Exercise instructions
- a) Could you repeat the Memorial Day passage from "My kids and" up to and including "the photo caption."?
- b) Answer these questions about the Memorial Day passage:
(i) How far is Sherwood from Canada?
(ii) In what year did the two men commemorated at the fire hall die?
(iii) How many years has the Memorial Day program been held?
- c) Can you resume the Memorial Day in Sherwood passage right after its final sentence?

Quoted passage
*** Begin section ***

In years to come, at my child’s graduation, wedding, or who knows what, I will look back on the day of the permit and giggle at myself. “You thought THAT felt scary?” I’ll say. But I’ll say it more nicely than that co-worker. I don’t need to be a jerk myself.

Focus Beyond the Family (Part 3/3): “Kids, the world is bigger than your baseball game.”

My kids and I spent Memorial Day in my hometown of Sherwood, North Dakota. Two miles from Canada, I grew up understanding a border to be peaceful, and international neighbors to be neighbors. Each year, roughly a week after joyfully arriving at the last day of school, students were called back to school to take part in the annual Memorial Day program. You can read more by clicking on the link in the photo caption.

In a nutshell, Memorial Day in Sherwood typically begins at the Canadian/American border, where Canadian veterans and members of the Royal Canadian Mounted Police, and American veterans and local police officers march from their respective ports to the borderline, where they exchange their nations’ flags.

People my age and older recall riding a bus from Sherwood School those freezing mornings (my memories involve freezing rain, but maybe I’m exaggerating) with our instruments and joining the march to play…something…I can’t remember…I’m sure it was “lovely”.

The program continued at the school, with a choir singing each country’s anthem as well as the songs of each branch of the military. A slideshow, which has evolved into an impressive video production, displays pictures of each of Sherwood’s veterans who are now deceased.

Next, the program moves from the north end of Main Street where the school is located, to the south end where a stone memorial at the city’s fire hall commemorates two men who died fighting an oil fire near Sherwood in 1991. The program concludes at the city cemetery, where a designated person places a wreath on the tomb of the unknown soldiers.

Each of the 84 years of this program has drawn a crowd, often including the governor of our state. It requires a great deal of planning and manpower, even though the number of volunteers to pull off such a program has dwindled over the years, in proportion to the shrinking of a small town like my hometown.

This year, even though the border portion of the program could not take place because of the pandemic and closed borders, I wanted my kids to spend Memorial Day in Sherwood. We sat on the bleachers, just as I had for so many of these programs, just as I had for the funerals of the two men who perished in the oil fire.

*** End section ***

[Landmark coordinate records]
*** Begin section ***

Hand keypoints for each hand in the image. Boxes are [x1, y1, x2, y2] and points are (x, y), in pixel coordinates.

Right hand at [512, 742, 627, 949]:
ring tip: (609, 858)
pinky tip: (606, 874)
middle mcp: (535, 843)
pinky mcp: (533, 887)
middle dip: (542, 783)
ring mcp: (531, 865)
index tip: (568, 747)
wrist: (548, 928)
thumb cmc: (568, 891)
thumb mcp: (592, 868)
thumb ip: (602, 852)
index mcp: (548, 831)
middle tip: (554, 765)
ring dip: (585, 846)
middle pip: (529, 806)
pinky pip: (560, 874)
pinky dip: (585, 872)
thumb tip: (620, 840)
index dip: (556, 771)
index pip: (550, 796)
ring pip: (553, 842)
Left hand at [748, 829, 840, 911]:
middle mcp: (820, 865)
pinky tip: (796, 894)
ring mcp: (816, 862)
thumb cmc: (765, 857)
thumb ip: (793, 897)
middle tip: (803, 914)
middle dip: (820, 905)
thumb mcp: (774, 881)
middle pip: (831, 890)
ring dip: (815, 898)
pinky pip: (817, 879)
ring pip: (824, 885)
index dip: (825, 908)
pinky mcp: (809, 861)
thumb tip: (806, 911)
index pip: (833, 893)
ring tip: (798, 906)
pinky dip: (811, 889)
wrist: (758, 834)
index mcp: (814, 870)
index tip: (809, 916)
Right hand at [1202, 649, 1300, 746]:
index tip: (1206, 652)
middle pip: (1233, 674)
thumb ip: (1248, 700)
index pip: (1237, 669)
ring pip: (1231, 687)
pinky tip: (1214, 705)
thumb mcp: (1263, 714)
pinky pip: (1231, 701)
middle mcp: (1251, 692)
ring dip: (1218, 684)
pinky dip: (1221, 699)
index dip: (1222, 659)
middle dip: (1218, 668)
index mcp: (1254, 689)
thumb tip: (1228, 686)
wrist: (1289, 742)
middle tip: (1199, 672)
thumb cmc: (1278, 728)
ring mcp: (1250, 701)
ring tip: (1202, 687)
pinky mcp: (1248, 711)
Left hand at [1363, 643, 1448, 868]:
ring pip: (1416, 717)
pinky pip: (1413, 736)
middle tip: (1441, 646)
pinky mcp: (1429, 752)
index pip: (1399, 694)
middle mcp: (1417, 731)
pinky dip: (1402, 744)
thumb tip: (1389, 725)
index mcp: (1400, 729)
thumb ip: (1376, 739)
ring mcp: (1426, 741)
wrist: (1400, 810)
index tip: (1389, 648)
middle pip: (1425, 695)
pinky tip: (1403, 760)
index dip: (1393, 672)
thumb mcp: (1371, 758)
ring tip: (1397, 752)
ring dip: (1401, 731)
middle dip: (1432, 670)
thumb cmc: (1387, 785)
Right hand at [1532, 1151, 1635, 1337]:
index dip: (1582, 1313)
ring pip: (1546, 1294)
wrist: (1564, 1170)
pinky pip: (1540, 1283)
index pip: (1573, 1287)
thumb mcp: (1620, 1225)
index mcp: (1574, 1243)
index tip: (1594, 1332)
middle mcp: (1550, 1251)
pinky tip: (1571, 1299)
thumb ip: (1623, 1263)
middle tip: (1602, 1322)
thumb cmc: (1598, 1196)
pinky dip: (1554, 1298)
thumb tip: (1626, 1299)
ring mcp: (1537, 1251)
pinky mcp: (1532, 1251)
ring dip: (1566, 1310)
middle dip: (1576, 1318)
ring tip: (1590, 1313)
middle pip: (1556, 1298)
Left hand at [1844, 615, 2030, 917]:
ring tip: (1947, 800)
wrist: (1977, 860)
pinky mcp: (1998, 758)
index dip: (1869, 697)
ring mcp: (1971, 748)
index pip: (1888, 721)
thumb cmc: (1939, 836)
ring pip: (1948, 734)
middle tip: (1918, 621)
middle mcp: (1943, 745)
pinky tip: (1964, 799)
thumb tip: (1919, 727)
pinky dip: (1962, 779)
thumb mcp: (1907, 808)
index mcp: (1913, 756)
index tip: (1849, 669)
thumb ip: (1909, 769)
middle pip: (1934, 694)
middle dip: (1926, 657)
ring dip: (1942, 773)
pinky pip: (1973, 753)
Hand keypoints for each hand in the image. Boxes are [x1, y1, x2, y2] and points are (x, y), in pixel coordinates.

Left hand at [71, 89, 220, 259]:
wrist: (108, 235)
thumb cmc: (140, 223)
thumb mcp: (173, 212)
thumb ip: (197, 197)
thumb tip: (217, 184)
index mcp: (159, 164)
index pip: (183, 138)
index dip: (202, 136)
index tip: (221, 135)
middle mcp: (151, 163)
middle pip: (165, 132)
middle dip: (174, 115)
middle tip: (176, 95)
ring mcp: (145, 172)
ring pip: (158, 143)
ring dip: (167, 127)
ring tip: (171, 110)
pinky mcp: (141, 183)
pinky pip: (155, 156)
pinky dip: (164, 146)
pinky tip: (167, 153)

*** End section ***

Per-task answers
- a)
My kids and I spent Memorial Day in my hometown of Sherwood, North Dakota. Two miles from Canada, I grew up understanding a border to be peaceful, and international neighbors to be neighbors. Each year, roughly a week after joyfully arriving at the last day of school, students were called back to school to take part in the annual Memorial Day program. You can read more by clicking on the link in the photo caption.

- b)
(i) Two miles
(ii) 1991
(iii) 84 years

- c)
“Kids,” I try to remind my own, “The world is bigger than your baseball games, your jobs, your hobbies, your accomplishments.” When a moment arises to gather for something that is not kid-centered, I find those moments invaluable. Every kid, every grown-up, every human needs to know we are small parts of something larger than ourselves.

Not long ago, I admired the parents who spend so much of their time and money coaching kids’ sports teams. Volunteer parents receive very little gratitude for the sweat equity they have in their kids’ sports. Now, however, I am not so sure. I am starting to wonder about the danger of living in communities where we spend much of our free time and money watching our kids’ activities. Kids learned to be watched and adored or yelled at. They get to be part of a team, and that offers good life learning. But the humble act of sitting in the bleachers and hearing a story you’ve heard so many times about people whom you will never know, but whom you do know played a part in your living where you live…I suspect this is how we practice being human together.

Regardless of how I feel about war and politics and American flags, I need my kids to know they live in a community. You live in a community. Every one you know lives in some kind of community. A community functions best when we all proclaim a singular hope to make them community better for everyone.

My generation has often exchanged shared communal activities for kids’ sports, my own family included. I wonder what that means for the next generations. Who will set out the chairs for the community program? Who will organize the order of the program? Who will do the work of telling our story? It is a story that is not mine or yours or theirs, but ours. A story we may not even tell precisely the same way. (All family stories are like that; we do not remember things the same.)

I hope to raise kids who know that the responsibility of living in a community falls on them. Jesus’ call to love a neighbor is a call to them. The yearning for peaceful borders is not something to entrust to someone else.

Kids’ busy lives are not the whole world. The world is bigger as much as it is filled with possibilities for them to make it better. I only believe that because a community taught me, year after year on freezing Memorial Day mornings when I thought school was over but apparently it wasn’t because I needed to sing “O Canada” and play taps and occasionally I found it all very boring.

Now, I get it.

Focus Beyond the Family (Part 2): Watch Your (Jesus) Language at the Table

(Photo by Dan Gold on Unsplash)

In my last post, your homework was to imagine yourself in your church home, or in your church homelessness. “Where are you from?” How did you arrive at the place where you are, rooted in or uprooted from church. I am suggesting that your faith walk, as you turn and look back on the path, influences how you raise your own kids or grandkids in the faith.

We know only what we know, and what we know shapes how we might talk about Jesus in our homes. Talking is teaching. You might talk to your kids about nutrition, money, and time management. Talking about Jesus is a way of inviting kids into a wider lens of the Christian faith.

Let me break up that babbling with a story. Maybe 20 years ago, I first laid eyes on the colorful, elastic WWJD bracelets. Soon, those bands were everywhere! Whenever you had a moral dilemma, the bracelet, like the proverbial angel on your shoulder, would remind you to ask: “What Would Jesus Do?”. With one easy question, you would know how to act like a Christian!

At around the same time, churches that teach easy answers began to grow. The bracelet and this-or-that kinds of churches offered an easier way to be Christian. “Be good,” the bracelet whispered to wearers all day long. Christians who appeared to follow the bracelet’s orders were called “good Christians”. If anything bad happened to them, bystanders were perplexed. “Why would something so bad happen to someone like her (him)? She (he) is so nice?”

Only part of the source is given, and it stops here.